TEXT SEGMENT:
<<<<
Written by: Olivia Hunt, Staff Writer Sonoma State STAR
Ever consider taking an education beyond the normal limits-- perhaps to the extent of venturing into another country? With about 20 booths advertising their programs, students wandered over and browsed the assortment of options in preparation for a potential study abroad trip. Traveling overseas to continue their education is a concept most students contemplate while in college but are intimidated by the idea.
The purpose of the fair is to educate students on the different options they have and what program suits their major. Because there are many concentrations within a particular major, it’s vital to research a program that meshes well with one’s singular interest.
There are many programs that are able to accommodate financial, location, housing and course credit needs. For example, DIS Study Abroad in Scandinavia is a program geared towards those studying early childhood development.
>>>>
DATA LINES:
<<<<
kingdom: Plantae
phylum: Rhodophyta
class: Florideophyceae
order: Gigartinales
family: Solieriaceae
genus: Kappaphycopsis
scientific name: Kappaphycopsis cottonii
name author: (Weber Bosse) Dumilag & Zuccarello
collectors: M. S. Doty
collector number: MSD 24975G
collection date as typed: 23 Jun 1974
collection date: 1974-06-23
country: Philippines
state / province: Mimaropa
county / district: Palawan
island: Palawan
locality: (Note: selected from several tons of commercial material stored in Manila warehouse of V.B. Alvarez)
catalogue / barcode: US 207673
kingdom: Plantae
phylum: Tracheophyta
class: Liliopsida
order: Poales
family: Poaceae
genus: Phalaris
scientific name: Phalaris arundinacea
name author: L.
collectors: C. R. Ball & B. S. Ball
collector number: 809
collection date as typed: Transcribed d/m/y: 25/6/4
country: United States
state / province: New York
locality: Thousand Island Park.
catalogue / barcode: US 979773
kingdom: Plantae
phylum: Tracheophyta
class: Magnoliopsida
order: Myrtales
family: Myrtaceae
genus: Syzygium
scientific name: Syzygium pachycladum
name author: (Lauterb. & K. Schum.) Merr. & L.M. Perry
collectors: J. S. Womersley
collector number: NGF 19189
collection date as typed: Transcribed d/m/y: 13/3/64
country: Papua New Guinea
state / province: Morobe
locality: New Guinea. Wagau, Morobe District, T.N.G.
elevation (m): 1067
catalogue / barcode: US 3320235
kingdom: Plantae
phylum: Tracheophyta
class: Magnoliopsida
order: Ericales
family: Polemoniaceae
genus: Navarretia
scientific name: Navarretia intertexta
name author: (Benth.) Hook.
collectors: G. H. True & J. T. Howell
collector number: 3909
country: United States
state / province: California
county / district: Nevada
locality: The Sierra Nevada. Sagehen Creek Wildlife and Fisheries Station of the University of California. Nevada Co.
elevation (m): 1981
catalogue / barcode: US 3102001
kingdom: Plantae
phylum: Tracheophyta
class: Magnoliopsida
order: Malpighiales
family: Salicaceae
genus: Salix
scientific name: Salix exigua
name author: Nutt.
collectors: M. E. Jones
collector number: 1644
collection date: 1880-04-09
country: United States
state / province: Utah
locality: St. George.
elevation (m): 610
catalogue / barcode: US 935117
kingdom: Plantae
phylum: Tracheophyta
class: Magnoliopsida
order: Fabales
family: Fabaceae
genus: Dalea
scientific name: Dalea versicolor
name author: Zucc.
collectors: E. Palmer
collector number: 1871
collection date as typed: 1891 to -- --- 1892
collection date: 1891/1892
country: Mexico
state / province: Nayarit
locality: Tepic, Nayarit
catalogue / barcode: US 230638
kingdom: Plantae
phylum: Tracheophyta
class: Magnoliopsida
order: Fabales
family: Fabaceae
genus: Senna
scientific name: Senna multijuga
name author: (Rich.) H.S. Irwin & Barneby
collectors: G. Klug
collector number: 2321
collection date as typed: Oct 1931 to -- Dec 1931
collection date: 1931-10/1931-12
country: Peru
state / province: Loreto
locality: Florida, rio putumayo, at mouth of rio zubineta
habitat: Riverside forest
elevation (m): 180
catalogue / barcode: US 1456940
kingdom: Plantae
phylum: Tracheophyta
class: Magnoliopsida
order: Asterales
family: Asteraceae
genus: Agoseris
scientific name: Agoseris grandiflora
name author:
>>>>
EXERCISE INSTRUCTIONS:
1. Duplicate the part of the study abroad fair article that begins at the words "The purpose of" and stops after "one’s singular interest.".
2. In the study abroad fair article, which area of study is the DIS Study Abroad in Scandinavia program geared toward?
3. Resume the study abroad fair article from where it stops.

RESPONSE LIST:
1.
The purpose of the fair is to educate students on the different options they have and what program suits their major. Because there are many concentrations within a particular major, it’s vital to research a program that meshes well with one’s singular interest.

2. Early childhood development.

3.
Other programs that tabled at the fair have a broader spectrum of options such as CEA study abroad, which accommodates more majors and is involved in twelve countries. Matthew Janus, regional director, took the time to discuss the details of his program. Janus said a big focus of their company is career development in order to attract students hoping to gain experience outside of the classroom with internships, service learning and volunteer opportunities.
“We have internships in a lot of places that count as academic credit combined with courses students take so they’re always embedded in an academic framework,” Janus said.
CEA offers a global development certificate. Meaning a student is matched with a professional in their field of interest and meets with them periodically throughout the semester in order to learn how business works in that country.
“We are also focused on students gaining language acquisition,” Janus said. “Most of our locations require students to take at least one language course while they’re abroad in order the enhance the experience.”
Going abroad on an academic level while in college is only one approach to travel. Regional representativ Barbara Smith, was at the fair to discuss joining the Peace Corps. The only requirement for this program is a Bachelors degree in any area of study. In order to be considered, the online application must be filled out 9-12 months before the departure time. The student is are required to complete three months of training in order to acclimate to the environment and learn the local language, followed by 24 months of actual hands on work.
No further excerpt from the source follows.